Video she shared shows the pulsating flock circling above the family’s chimney before many begin swooping down inside. Another clip shot later shows them up against a window inside the home, still flapping with determination.

“We lost count after 800,” Kerri said.

She says the Carson sheriff’s station put her family in contact with county animal control officials, who said simply to leave their doors open. But the birds weren’t going anywhere.

“They acted like they wanted to get out, but they wasn’t going nowhere,” said Patrick Belleville, a relative who came over to help with the situation. “They were just flying around, just everywhere, every room in the house, every bathroom.”

Belleville said he put his hood and mask on to protect himself from the onslaught.

“They were just beaming off my head,” he said.

Surrounded by hundreds of birds and feeling helpless, Kerri, her husband and their baby stayed in a hotel overnight while Belleville tried to evict the birds.

The birds did calm down and sleep in the house after a few hours — but they made themselves a bit too comfortable, Kerri said.

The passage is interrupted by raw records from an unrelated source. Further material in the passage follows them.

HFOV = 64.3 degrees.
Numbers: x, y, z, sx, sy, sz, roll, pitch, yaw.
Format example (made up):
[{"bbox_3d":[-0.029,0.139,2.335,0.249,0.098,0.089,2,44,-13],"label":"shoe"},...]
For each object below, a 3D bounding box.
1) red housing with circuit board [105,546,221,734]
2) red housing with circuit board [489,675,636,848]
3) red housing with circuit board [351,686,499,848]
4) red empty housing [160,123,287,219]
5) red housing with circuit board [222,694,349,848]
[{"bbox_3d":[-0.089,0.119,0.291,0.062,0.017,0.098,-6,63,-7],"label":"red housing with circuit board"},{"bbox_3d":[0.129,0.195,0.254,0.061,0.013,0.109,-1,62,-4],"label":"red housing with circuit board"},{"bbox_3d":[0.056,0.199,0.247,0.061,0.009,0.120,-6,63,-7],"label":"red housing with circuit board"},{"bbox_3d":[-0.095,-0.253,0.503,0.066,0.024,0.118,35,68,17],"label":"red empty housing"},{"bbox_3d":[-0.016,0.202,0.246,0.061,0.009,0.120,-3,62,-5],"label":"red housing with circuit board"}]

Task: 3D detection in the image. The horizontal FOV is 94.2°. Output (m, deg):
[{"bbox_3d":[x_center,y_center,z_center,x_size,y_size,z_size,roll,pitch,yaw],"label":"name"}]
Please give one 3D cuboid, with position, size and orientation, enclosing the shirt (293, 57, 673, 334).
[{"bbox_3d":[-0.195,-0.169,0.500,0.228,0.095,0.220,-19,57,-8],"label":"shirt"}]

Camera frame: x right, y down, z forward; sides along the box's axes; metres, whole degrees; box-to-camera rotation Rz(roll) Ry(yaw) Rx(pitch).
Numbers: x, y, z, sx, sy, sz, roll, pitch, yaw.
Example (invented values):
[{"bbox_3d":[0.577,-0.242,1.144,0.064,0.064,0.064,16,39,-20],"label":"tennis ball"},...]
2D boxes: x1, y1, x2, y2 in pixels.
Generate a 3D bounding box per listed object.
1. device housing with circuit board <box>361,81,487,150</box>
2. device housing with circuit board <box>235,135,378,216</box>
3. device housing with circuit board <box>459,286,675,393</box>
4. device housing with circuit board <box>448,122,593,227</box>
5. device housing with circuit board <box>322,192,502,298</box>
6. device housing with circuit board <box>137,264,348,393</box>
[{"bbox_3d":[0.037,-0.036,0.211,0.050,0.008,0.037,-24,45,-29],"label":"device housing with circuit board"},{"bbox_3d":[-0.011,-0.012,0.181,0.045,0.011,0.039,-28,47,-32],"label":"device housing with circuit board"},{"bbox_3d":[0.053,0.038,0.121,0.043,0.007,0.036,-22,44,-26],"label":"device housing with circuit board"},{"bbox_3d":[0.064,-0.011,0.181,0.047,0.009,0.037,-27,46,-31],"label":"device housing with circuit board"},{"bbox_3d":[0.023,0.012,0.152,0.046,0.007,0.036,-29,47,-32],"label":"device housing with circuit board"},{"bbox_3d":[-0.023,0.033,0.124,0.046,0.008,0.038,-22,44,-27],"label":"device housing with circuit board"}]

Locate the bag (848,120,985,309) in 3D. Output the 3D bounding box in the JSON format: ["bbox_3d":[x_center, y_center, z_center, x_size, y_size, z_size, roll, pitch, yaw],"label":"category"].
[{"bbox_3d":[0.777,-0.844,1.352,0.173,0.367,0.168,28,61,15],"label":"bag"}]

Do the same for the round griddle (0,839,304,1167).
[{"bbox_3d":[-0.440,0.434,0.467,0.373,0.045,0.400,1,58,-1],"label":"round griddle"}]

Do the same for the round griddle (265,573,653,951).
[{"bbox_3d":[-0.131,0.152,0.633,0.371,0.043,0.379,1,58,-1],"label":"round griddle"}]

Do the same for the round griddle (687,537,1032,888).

“The second night I actually woke up to a bird flapping in my room. So basically just pull the covers over my head and started screaming,” she told KTLA.

Possibly worse, the home became filled with bird droppings. “You couldn’t walk in any spot in the living room, the kitchen and the hallway without stepping on bird droppings,” Kerri said.

Up the coast in Montecito, just outside Santa Barbara, the local fire department says it responded to a home where 1,000 birds became trapped in a chimney Sunday night.

They’d hoped the flock would flee on its own overnight, but returned Monday morning to find them still up against the fireplace grate. Animal officials worked throughout the day and eventually created a chute system to successfully funnel the birds through the home’s back door, firefighters said.

In that incident, KSBY in San Luis Obispo identified the birds as swifts.

In both Montecito and Torrance, the birds’ behavior appears to align with that of the Vaux’s swift, which is known to roost in chimneys in groups.

The birds are believed to be passing through Southern California as they migrate north, looking for a new home.

John Honjiyo, whose bird control company Birdxpert serves Orange and Los Angeles counties, said he’s been busy lately with bird nuisance calls.

He advised residents in the area to close their chimney flue and make sure their spark resister at the top hasn’t rusted out and opened.